DNA carries the genetic code required by an organism to make proteins within its cells. As the cell makes a protein, it copies the instructions from the DNA and transcribes them to a new ribonucleic acid (RNA) molecule. These RNA, or messenger RNA (mRNA), molecules carry the instruction set to the cell's ribosomes. Genetic engineering allows for a direct modification of an organism's genome to change an organism's traits, which are an organism's features. Scientists can insert DNA into an organism that contains the genetic code for a protein not normally made by that organism. This creates recombinant DNA, which is DNA created from more than one individual, possibly of a different species. This type of recombinant DNA technology is widely used in medicine and agriculture. For instance, a gene for insect resistance can be inserted into a crop plant that is normally affected by insects, such as corn rootworm or cotton bollworm. The new crop plant will produce recombinant proteins, which are proteins made by an organism that contain a recombinant gene associated with the inserted gene, allowing the new crop plant to show greater resistance to insects. However, encouraging a modified organism to express an inserted gene can be complicated because other components that assist in the decoding of the gene must also be added. This is especially problematic when trying to get a prokaryote, which is an organism without a nucleus, to express a gene of a eukaryote, an organism with a nucleus, because the genes are not always compatible.
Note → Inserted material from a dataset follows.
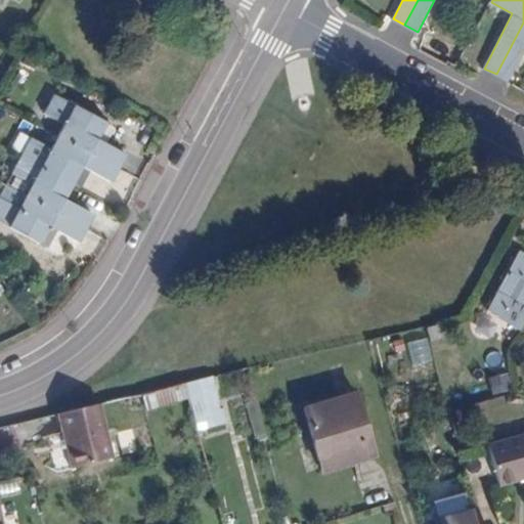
[(523,23),(496,74),(509,81),(523,53),(523,23)]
Once the new gene incorporates into an organism's genome, the organism's own machinery for DNA replication will automatically replicate the new gene, along with the rest of its DNA. In this way, recombinant DNA technology can be used to quickly mass-produce human, other animal, or plant genes or proteins inside naturally dividing bacterial cells. Bacteria are often used as a vector, which is a carrier of recombinant DNA, for this purpose because they are small, have relatively simple genomes, and reproduce quickly by cell division, making exact clones. Also, bacteria can naturally harbor a plasmid, which is a small, circular piece of bacterial DNA that replicates on its own and can be transferred between cells. These pieces of DNA are easily incorporated into other bacterial cells, making the plasmids the perfect DNA transportation vector. Most human insulin currently available to diabetic patients in the United States is made using bacteria.
As an example of this process, assume protein A is naturally produced by a plant. This protein is believed to have potential medical applications. In order to further study it, scientists will need large amounts of the gene and the protein. One way to accomplish this is through DNA cloning, the use of recombinant DNA technology to replicate DNA within a rapidly reproducing organism. First, scientists insert gene A, which contains the genetic code for protein A, into a bacterial cell. Then, as the bacteria quickly divide, the gene is replicated too. Eventually, entire bacterial colonies will carry gene A. The copies of the gene, or expressed proteins, can be harvested from the bacteria and used for research or other applications. Obtaining the protein itself is more complicated, as bacteria may have to be coaxed into making protein A through the use of a promoter, such as a specific chemical or a certain temperature.